Fast Muon Trigger System Prototype Readied for PSI’s muEDM Experiment

Two new studies mark key milestones toward the world’s most sensitive search for the muon electric dipole moment.

The PSI muEDM experiment aims to probe physics beyond the Standard Model by improving the sensitivity to the muon’s electric dipole moment (EDM) to 6 × 10⁻²³ e·cm—four orders of magnitude beyond the current limit. Detecting a nonzero EDM would reveal new sources of CP violation, offering clues to the Universe’s matter–antimatter imbalance.



Fig. 1 – schematic of the muEDM setup

In preparation for the experiment’s Phase I, we have developed and validated a fast muon trigger detector and its front-end electronics, essential for capturing muons entering the storage solenoid and synchronizing the activation of a pulsed magnetic kicker.

The first step, reported in Radiation Detection Technology and Methods (2025), described the design and beam testing of a prototype trigger detector consisting of a 100 µm-thin gate scintillator and a surrounding telescope array, both read out by silicon photomultipliers (SiPMs). Using 27.5 MeV/c muons at PSI’s πE1 beamline, the team measured high timing precision, optimal light yield, and excellent agreement with Geant4 simulations, confirming the system’s ability to select storable muons while rejecting background particles.

Fig. 2 – the proof-of-concept trigger detector setup.

Building on this foundation, the collaboration developed the fast front-end readout electronics, presented in IEEE Transactions on Nuclear Science (2025). The compact system integrates preamplifiers, discriminators, and anti-coincidence logic operating inside a 3 T magnetic field, achieving a total signal latency below 15 ns. During beam tests, the electronics demonstrated sub-6 ns propagation delay and >99 % anti-coincidence efficiency, validating performance under experimental conditions.
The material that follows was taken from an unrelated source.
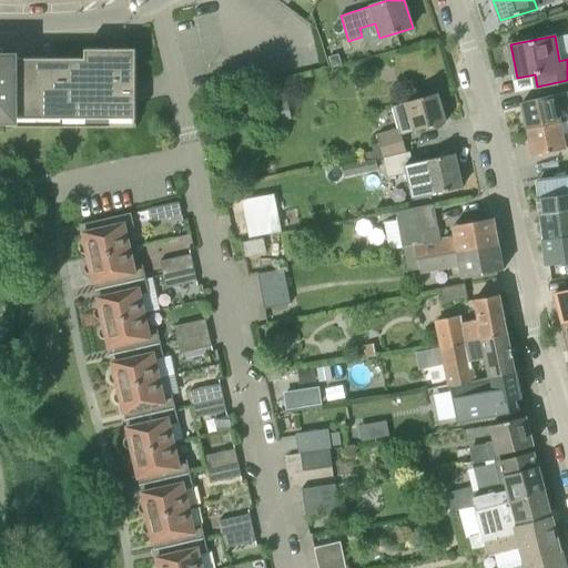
[(2,66),(2,58),(2,48),(0,47),(0,128),(2,128),(2,118),(13,118),(13,128),(137,128),(137,58),(22,58),(22,66),(2,66)]
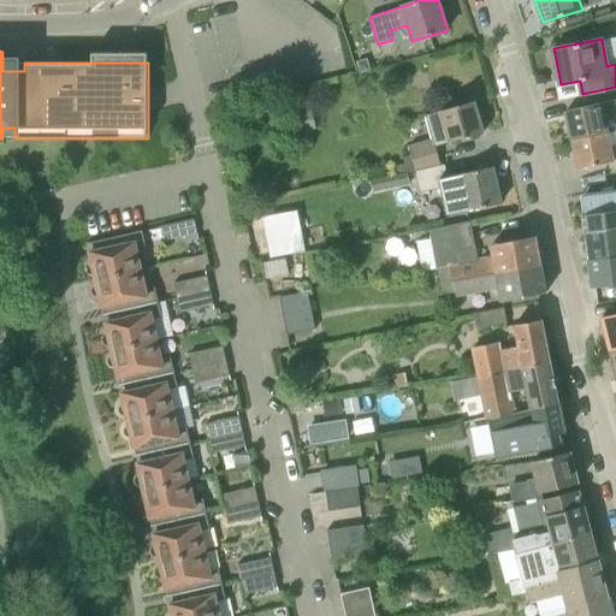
[(363,59),(354,61),(357,73),(367,71),(363,59)]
Fig. 3 left: Gate detector PCB board; right: Aperture detector PCB board.
Fig. 4 left: propagation delay of the fast electronics; right: trigger efficiencies.

With both detector and electronics prototypes now validated, installation and commissioning for Phase I of the muEDM experiment are underway at PSI, bringing researchers a step closer to uncovering new sources of CP violation.